Young-onset colorectal cancer

Abstract

In the past decades the incidence of colorectal cancer (CRC) in people under the age of 50 years has increased, which is referred to as early-onset CRC or young-onset CRC (YO-CRC). YO-CRC is expected to account for 11% of colon cancers and 23% of rectal cancers by 2030. This trend is observed in different parts of the world and in both men and women. In 20% of patients with YO-CRC, a hereditary cancer syndrome is found as the underlying cause; however, in the majority of patients no genetic predisposition is present. Beginning in the 1950s, major changes in lifestyle such as antibiotic use, low physical activity and obesity have affected the gut microbiome and may be an important factor in YO-CRC development. Owing to a lack of screening, patients with YO-CRC are often diagnosed with advanced-stage disease. Long-term treatment-related complications should be taken into account in these younger patients, making the more traditional sequential approaches of drug therapy not always the most appropriate option. To better understand the underlying mechanism and define relationships between environmental factors and YO-CRC development, long-term prospective studies are needed with lifestyle data collected from childhood.

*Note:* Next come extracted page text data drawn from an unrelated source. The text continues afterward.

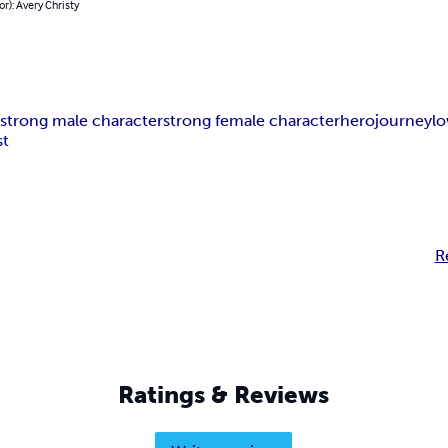
or): Avery Christy
n
strong male character
strong female character
hero
journey
lo
st
R
Ratings & Reviews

Figure 1.. Global incidence of YO-CRC.

Age-standardized incidence of young-onset colorectal cancer (YO-CRC; age 20–49 years) in both sexes worldwide for the year 2020. Countries/regions with the greatest percentage increase for years 2008–2012 are depicted in red.[8]

Figure 2.. Pathogenetic mechanisms of hereditary YO-CRC.

The schematic depicts the cellular phenotype and intracellular events in hereditary colorectal cancer (CRC) development. Hereditary CRC syndromes are caused by pathogenic variants in many different genes, which affect different molecular pathways in each hereditary syndrome. APC, adenomatous polyposis coli; FAP, familial adenomatous polyposis; IHC, immunohistochemistry; MAP, MUTYH-associated polyposis; MMR, mismatch repair; MSI, microsatellite instability; MSS,: microsatellite stability PPAP, polymerase proofreading-associated polyposis; SPS, serrated polyposis syndrome.

Figure 3.. Pathogenetic mechanism of sporadic YO-CRC.

Examples of risk factors, during the life-course that may be involved in the development of young-onset colorectal cancer (YO-CRC), including environmental exposures, medication use and diet. All these factors influence the gut microbiota, creating a susceptible environment for CRC by inducing inflammation, suppressing immunity and promoting tumour growth.

Figure 4.. Endoscopic imaging and histology of a YO-CRC case.

a, b| Endoscopic imaging of a tumour in the sigmoid colon of a 45- year old woman diagnosed with sporadic young-onset colon cancer (YO-CRC). c, d| Histology of a surgically resected tumour specimen from the same patient.

Figure 5.. Proposed algorithm for the management of YO-CRC.

Treatment follows the same principles as for later-onset colorectal cancer (CRC) and the approach depends on whether the tumour is resectable and the stage and location of the primary tumour. Left-sided CRC arises from the descending colon, and sigmoid colon or distal third of the transverse colon, whereas right-sided CRC arises from the ascending colon or proximal two thirds of the transverse colon. Stages are defined by the TNM staging X, Y and Z. Surgical removal of tumours is followed by consolidation chemotherapy. Non-resectable tumours are treated with induction chemotherapy combined with immunotherapy.